Mecliste kabul edilen kanun maddesinin yürürlüğe girmesi ile birlikte, bu kanun maddesi kapsamında infazı durdurulan kişi hakkında mahkemece Ceza Muhakemesi Kanununun 109 uncu maddesinin üçüncü fıkrasının (a) bendinde yer alan adli kontrol tedbirine karar verilebilir. Kanunun açık lafzından da anlaşılacağı üzere, adli kontrol uygunlanması zorunlu değildir. İcra ceza mahkemesi tarafından hükümlünün durumu değerlendirilerek adli kontrol tedbirleri uygulanabilecektir.
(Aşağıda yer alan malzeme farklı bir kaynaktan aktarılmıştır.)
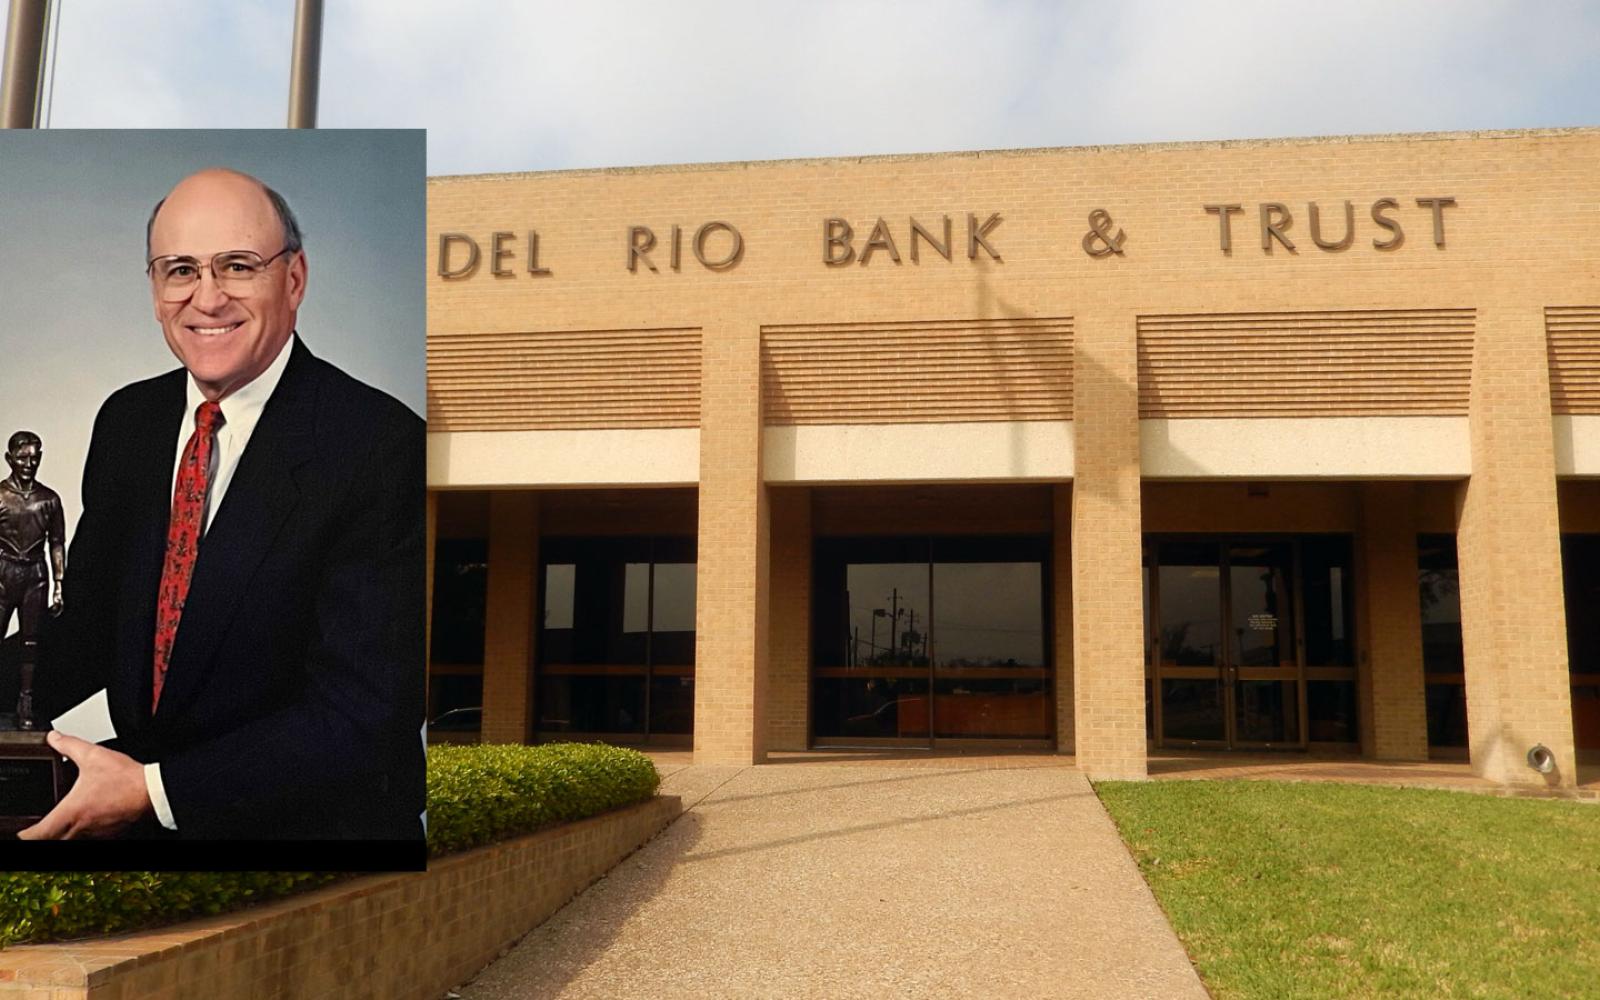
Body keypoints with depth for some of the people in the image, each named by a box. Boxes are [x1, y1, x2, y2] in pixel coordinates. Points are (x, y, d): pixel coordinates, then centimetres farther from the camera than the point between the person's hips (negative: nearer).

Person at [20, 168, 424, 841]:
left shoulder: (383, 449, -17)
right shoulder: (125, 420, 5)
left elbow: (364, 713, -20)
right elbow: (92, 626, 10)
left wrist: (154, 789, -22)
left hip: (312, 823, -4)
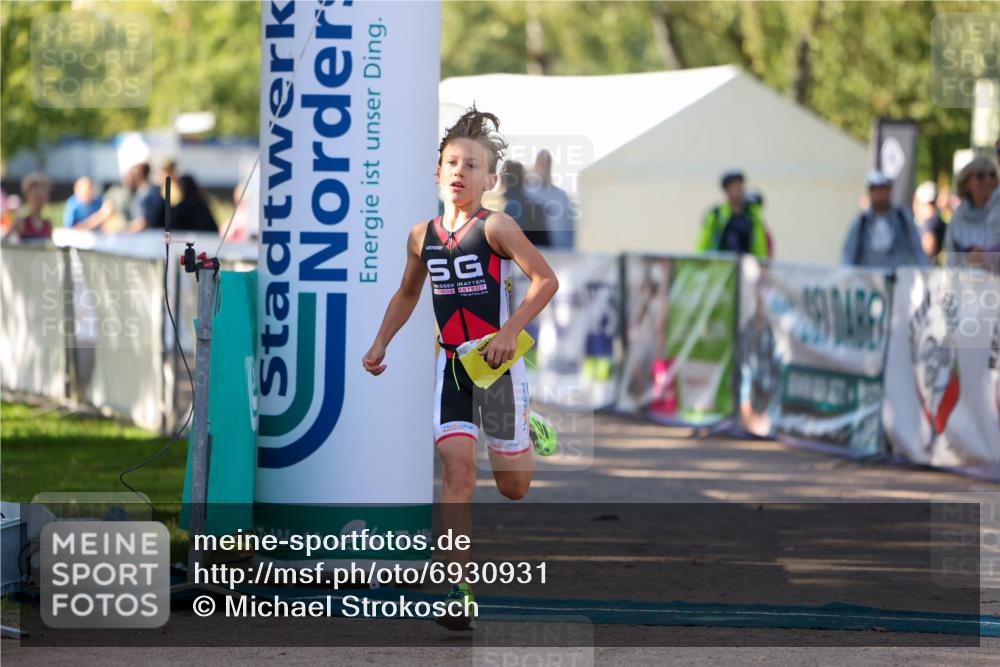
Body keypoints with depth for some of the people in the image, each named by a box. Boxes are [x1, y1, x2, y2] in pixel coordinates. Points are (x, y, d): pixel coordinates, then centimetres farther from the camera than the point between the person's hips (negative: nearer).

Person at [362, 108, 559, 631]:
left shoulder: (495, 227, -10)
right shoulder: (422, 235, 6)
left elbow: (546, 280, -14)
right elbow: (406, 295, 23)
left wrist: (511, 330, -22)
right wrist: (380, 344, 14)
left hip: (497, 363, -3)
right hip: (451, 364, 3)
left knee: (513, 486, 5)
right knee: (457, 470, -13)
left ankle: (529, 437, 43)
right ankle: (458, 593, -16)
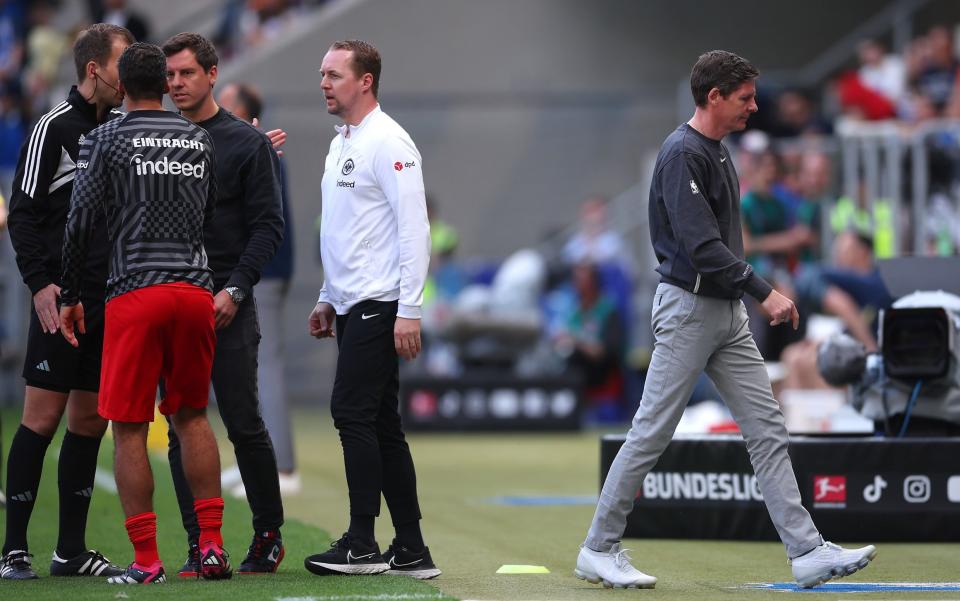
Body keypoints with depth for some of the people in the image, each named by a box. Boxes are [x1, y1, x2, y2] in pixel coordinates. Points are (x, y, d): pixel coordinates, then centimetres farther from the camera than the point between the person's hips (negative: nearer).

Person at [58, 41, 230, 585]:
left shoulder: (106, 141, -1)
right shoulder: (201, 141, 12)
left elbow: (80, 223, -4)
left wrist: (71, 297, 5)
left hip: (135, 293, -4)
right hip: (196, 290, 4)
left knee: (129, 428, 1)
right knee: (193, 417, 16)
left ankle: (146, 560, -3)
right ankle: (213, 545, 9)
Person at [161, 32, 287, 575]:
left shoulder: (247, 143, 0)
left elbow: (268, 226, -3)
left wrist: (234, 290, -13)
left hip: (228, 306, -4)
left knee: (244, 424, -2)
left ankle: (269, 535, 12)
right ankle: (200, 545, 6)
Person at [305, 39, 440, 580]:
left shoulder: (387, 141, -12)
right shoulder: (341, 144, 18)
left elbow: (415, 228, -18)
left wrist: (410, 310, -22)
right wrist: (327, 300, 24)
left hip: (379, 306, -10)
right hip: (351, 306, 10)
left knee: (353, 413, -12)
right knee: (380, 424, 8)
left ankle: (363, 544, -9)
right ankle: (411, 551, 10)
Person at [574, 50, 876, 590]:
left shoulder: (718, 151, 14)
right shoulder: (683, 154, -16)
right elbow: (701, 245, -24)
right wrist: (765, 292, -25)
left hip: (728, 313, 9)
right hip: (689, 309, -9)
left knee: (768, 429, 3)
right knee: (652, 433, -3)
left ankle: (808, 552, -1)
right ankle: (599, 550, 8)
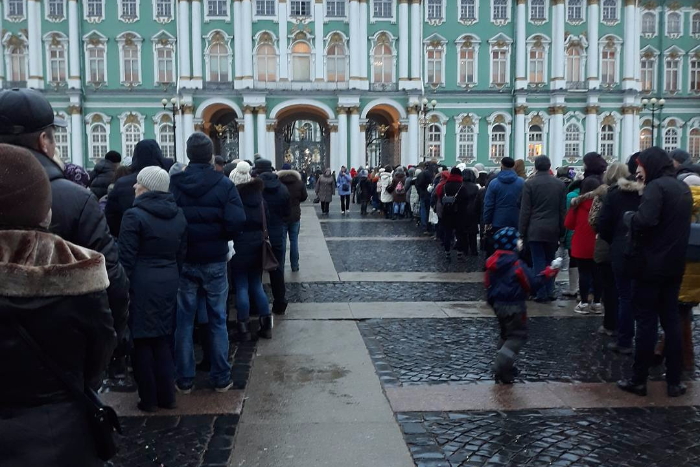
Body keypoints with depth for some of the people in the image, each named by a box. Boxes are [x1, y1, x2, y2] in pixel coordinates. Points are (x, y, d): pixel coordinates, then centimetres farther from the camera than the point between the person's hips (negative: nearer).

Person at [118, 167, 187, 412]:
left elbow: (126, 258, -13)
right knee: (163, 339, 15)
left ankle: (148, 399, 14)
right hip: (169, 282, 6)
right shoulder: (178, 215, 7)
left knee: (142, 341, 6)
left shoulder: (134, 216, -12)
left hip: (142, 284, -6)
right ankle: (166, 396, 21)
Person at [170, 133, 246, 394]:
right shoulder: (224, 184, -9)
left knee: (183, 321, 11)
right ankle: (221, 379, 17)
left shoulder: (174, 184, -6)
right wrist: (221, 238, 3)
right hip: (215, 261, -1)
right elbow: (237, 221, -16)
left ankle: (184, 380, 17)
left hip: (184, 261, 1)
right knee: (217, 320, 10)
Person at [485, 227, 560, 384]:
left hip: (498, 304, 8)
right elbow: (533, 284, -15)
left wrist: (493, 302, 24)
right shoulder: (516, 265, -19)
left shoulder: (492, 262, 3)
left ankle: (504, 366, 25)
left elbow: (489, 284, 10)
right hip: (514, 307, -8)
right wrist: (551, 271, -10)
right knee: (517, 336, 1)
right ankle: (501, 368, -9)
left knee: (506, 334, 21)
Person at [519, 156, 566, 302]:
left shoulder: (529, 184, -7)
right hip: (553, 230, 3)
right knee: (550, 261, 13)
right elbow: (563, 210, 6)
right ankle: (550, 292, 16)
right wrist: (561, 230, 12)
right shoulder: (559, 184, 3)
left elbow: (525, 210, -7)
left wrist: (522, 231, -1)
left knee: (539, 262, 1)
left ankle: (541, 294, 2)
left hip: (535, 230, -3)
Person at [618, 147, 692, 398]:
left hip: (651, 264, -8)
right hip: (674, 264, 8)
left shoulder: (656, 186, -15)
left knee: (646, 322, -1)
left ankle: (638, 380, 7)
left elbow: (645, 220, -28)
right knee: (671, 320, 12)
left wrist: (628, 216, -10)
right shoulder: (683, 187, 13)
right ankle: (674, 381, 16)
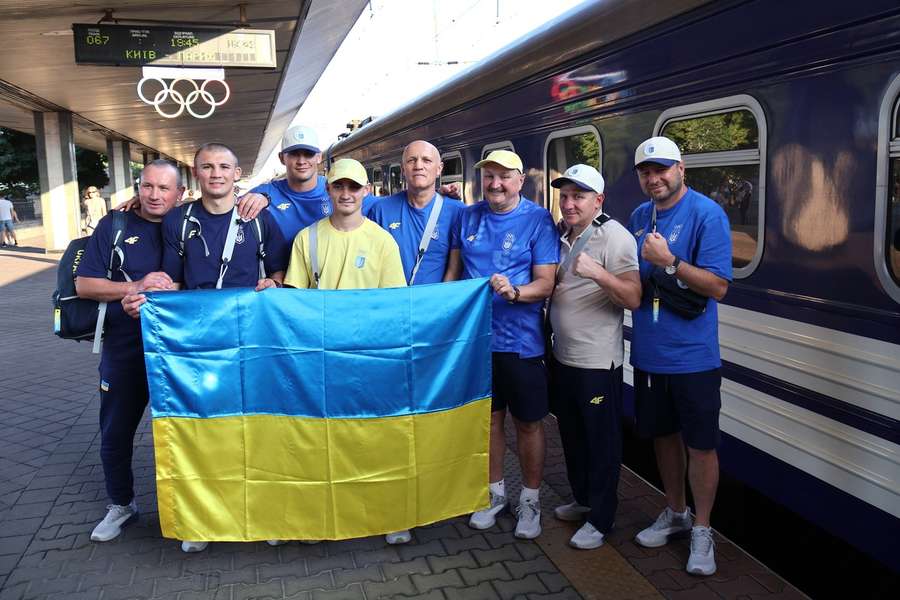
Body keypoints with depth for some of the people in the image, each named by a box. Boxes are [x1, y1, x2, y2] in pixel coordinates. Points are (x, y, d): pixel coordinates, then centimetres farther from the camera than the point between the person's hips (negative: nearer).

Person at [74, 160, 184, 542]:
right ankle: (121, 505, 32)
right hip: (124, 348, 0)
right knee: (115, 432, 11)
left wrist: (173, 290, -15)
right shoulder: (114, 226, 0)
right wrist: (135, 287, -18)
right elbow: (84, 285, -4)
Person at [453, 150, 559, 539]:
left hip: (520, 338, -3)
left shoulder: (538, 220, -7)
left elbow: (545, 283, -13)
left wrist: (513, 292, -29)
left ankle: (530, 500, 26)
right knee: (489, 416, 15)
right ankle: (494, 493, 32)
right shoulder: (467, 217, 6)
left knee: (528, 422, 8)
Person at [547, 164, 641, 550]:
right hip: (562, 356, 8)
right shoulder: (562, 236, 9)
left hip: (597, 362, -8)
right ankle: (582, 499, 38)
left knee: (601, 441, 4)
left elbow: (633, 298, -21)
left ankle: (600, 520, 18)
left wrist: (598, 273, -35)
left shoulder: (615, 238, -14)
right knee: (571, 434, 20)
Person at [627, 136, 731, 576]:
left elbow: (717, 286, -17)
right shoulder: (639, 217, 8)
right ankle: (675, 513, 37)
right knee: (663, 435, 18)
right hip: (648, 352, 6)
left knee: (700, 444, 5)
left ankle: (701, 530, 23)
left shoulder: (707, 214, -11)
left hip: (692, 355, -6)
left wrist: (668, 262, -25)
Ceza Muhakemesi Kanunu 109/3.a maddesine göre adli kontrol tedbirleri şunlardır:
a) Yurt dışına çıkamamak.
b) Hâkim tarafından belirlenen yerlere, belirtilen süreler içinde düzenli olarak başvurmak.
c) Hâkimin belirttiği merci veya kişilerin çağrılarına ve gerektiğinde meslekî uğraşlarına ilişkin veya eğitime devam konularındaki kontrol tedbirlerine uymak.
d) Her türlü taşıtları veya bunlardan bazılarını kullanamamak ve gerektiğinde kaleme, makbuz karşılığında sürücü belgesini teslim etmek.
e) Özellikle uyuşturucu, uyarıcı veya uçucu maddeler ile alkol bağımlılığından arınmak amacıyla, (çek kanunu) hastaneye yatmak dahil, tedavi veya muayene tedbirlerine tâbi olmak ve bunları kabul etmek.
f) Şüphelinin parasal durumu göz önünde bulundurularak, (çek kanunu) miktarı ve bir defada veya birden çok taksitlerle ödeme süreleri, Cumhuriyet savcısının isteği üzerine hâkimce belirlenecek bir güvence miktarını yatırmak.
g) Silâh bulunduramamak veya taşıyamamak, gerektiğinde sahip olunan silâhları makbuz karşılığında adlî emanete teslim etmek.
h) Cumhuriyet savcısının istemi üzerine hâkim tarafından miktarı ve ödeme süresi belirlenecek parayı suç mağdurunun haklarını güvence altına almak üzere aynî veya kişisel güvenceye bağlamak.
i) Aile yükümlülüklerini yerine getireceğine ve adlî kararlar gereğince ödemeye mahkûm edildiği nafakayı düzenli olarak ödeyeceğine dair güvence vermek.
j) Konutunu terk etmemek.
k) Belirli bir yerleşim bölgesini terk etmemek.
l) Belirlenen yer veya bölgelere gitmemek.

4.DİĞER HÜKÜMLER



—Hükmün infazının durdurulması halinde ceza zamanaşımı işlemez. Kesinleşmiş ceza hükümlerinin belirli bir süre içerisinde infazlarının tamamlanması
gerekmektedir. Bu süreler ceza zamanaşımı süreleri olarak ifade edilmektedir. Yürürlüğe girecek kanun maddesi ile de infaz durdurma ile ceza zamanaşımı süresinin işlemeyeceği hüküm altına alınmıştır.
—Bu madde uyarınca verilecek kararlara karşı itiraz kanun yoluna gidilebilir. İtirazın incelenmesinde İcra ve İflas Kanununun 353 üncü maddesinin birinci fıkrasında belirlenen itiraz usulü uygulanır. Bu maddeye göre: İcra mahkemesinin verdiği tazyik ve disiplin hapsine ilişkin kararlara karşı, tefhim veya tebliğ tarihinden itibaren yedi gün içinde itiraz edilebilir. Mahkeme itirazı incelemesi için dosyayı o yerde icra mahkemesinin birden fazla dairesinin bulunması hâlinde, numara olarak kendisini izleyen daireye, son numaralı daire için birinci daireye, o yerde icra mahkemesinin tek dairesi bulunması hâlinde asliye ceza mahkemesine, icra mahkemesi hâkimi ile asliye ceza mahkemesi hâkiminin aynı hâkim olması hâlinde ise en yakın asliye ceza mahkemesine gönderir. İtiraz incelemesi neticesinde verilen karar kesindir.
—Bu madde hükümleri her bir suç için ancak bir kez uygulanabilir. Madde lafzından açıkça anlaşılacağı üzere; çekle ilgili karşılıksızdır işlemi yapılmasına sebebiyet vermek suçun hükümlü şahıs hakkında madde kapsamında infaz durdurma yapılıp belirlenen koşullara uyulmaması nedeniyle hükmün aynen infazına karar verilmesi halinde, tekrar maddede yer alan şartları yerine getirerek maddeden faydalanmak mümkün olmayacaktır.